Additionally, having a choice, most thinking people will choose a four-engined plane for safety’s sake: a
one-engine failure will be a loss of 25% power, not 50%, which is quite a difference.
As a mere observer from the ground, I am very pleased with the lack of screaming noise and can enjoy the aesthetic pleasure of watching a beautiful, bird-like shape passing overhead so often.
I say well done to the Middle Eastern countries who started off this recent surge in restoring use of the beautiful A380.
Editor’s reply: The A380’s increasing reintroduction to service by the type’s operator airlines is indeed to be welcomed, but with just 130 of the superjumbos in current use (according to Cirium fleets data) this is more likely to be as a result of financial and scheduling practicality than a shift in broader airline industry fashion.
A design H2 far?
One can only be sceptical about H2 Clipper’s rather ambitious plans to haul frozen hydrogen around with its airship (Flight International, November 2022).
It is also quite a good thing – at least in my opinion – that the flights will be cargo only, and preferably with artificial intelligence, and not any humans, at the controls.
Using gaseous hydrogen for lift unfortunately evokes graphic memories of the Hindenburg disaster – one of those aerial conflagrations is enough.

Entries drawn from a collection:
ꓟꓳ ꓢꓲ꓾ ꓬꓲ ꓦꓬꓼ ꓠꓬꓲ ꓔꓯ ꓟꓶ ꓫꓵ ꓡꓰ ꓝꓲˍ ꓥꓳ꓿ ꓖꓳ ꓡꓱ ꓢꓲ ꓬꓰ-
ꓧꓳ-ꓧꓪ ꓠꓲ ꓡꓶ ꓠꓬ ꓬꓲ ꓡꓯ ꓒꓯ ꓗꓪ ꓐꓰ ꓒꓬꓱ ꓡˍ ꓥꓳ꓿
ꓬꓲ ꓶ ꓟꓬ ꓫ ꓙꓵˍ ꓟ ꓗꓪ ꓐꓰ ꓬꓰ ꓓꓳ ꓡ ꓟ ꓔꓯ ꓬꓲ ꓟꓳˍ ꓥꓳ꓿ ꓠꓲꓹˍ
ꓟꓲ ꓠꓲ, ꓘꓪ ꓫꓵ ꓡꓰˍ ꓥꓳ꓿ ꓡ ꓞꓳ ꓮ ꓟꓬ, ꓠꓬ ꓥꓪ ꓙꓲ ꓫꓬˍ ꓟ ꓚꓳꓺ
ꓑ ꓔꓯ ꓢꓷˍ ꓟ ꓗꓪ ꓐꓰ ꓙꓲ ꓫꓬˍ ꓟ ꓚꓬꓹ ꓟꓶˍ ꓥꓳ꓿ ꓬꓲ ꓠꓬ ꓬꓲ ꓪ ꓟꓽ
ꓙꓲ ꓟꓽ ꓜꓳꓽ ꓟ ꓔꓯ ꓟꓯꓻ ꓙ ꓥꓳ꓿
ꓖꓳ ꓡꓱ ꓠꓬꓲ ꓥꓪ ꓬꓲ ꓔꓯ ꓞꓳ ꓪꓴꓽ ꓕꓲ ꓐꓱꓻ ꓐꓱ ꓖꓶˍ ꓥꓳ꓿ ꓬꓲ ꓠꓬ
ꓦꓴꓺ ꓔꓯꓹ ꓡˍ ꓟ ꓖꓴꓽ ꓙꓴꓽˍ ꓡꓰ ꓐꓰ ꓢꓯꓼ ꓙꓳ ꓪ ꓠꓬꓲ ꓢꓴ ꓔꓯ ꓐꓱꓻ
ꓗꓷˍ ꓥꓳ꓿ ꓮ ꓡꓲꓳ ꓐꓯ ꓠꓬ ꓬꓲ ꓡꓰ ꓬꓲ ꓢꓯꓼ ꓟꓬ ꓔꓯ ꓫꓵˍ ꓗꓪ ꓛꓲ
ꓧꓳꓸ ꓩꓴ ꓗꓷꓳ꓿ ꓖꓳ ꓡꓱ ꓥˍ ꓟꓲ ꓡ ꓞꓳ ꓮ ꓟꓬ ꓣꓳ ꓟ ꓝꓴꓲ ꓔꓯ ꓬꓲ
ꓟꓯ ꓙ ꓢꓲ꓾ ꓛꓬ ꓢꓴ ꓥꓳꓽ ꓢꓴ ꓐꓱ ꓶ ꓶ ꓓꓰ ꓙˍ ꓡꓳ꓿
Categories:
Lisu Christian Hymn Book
==
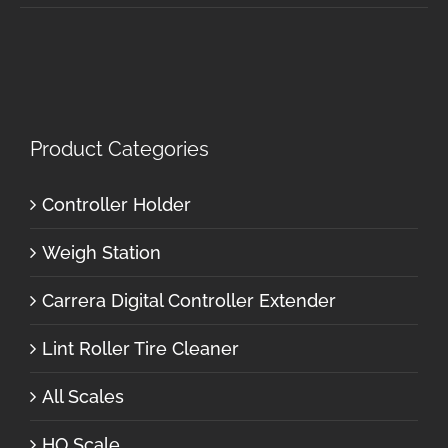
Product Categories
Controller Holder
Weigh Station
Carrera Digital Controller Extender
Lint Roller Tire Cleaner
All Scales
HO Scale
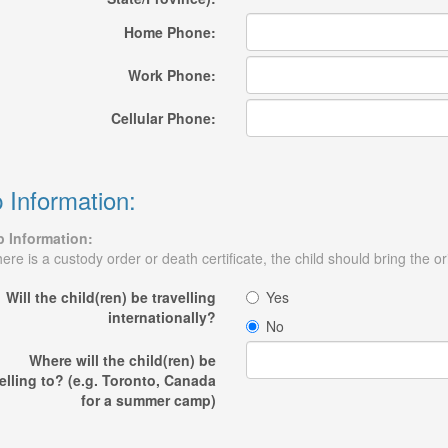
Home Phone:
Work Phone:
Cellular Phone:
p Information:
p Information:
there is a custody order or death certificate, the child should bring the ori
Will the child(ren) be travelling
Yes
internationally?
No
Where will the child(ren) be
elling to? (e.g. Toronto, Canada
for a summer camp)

◆ **Exercise description**
Repeat word for word the stretch from "A design H2" through "at the controls." in the aviation letters above.

◆ **Output of the task**
A design H2 far?
One can only be sceptical about H2 Clipper’s rather ambitious plans to haul frozen hydrogen around with its airship (Flight International, November 2022).
It is also quite a good thing – at least in my opinion – that the flights will be cargo only, and preferably with artificial intelligence, and not any humans, at the controls.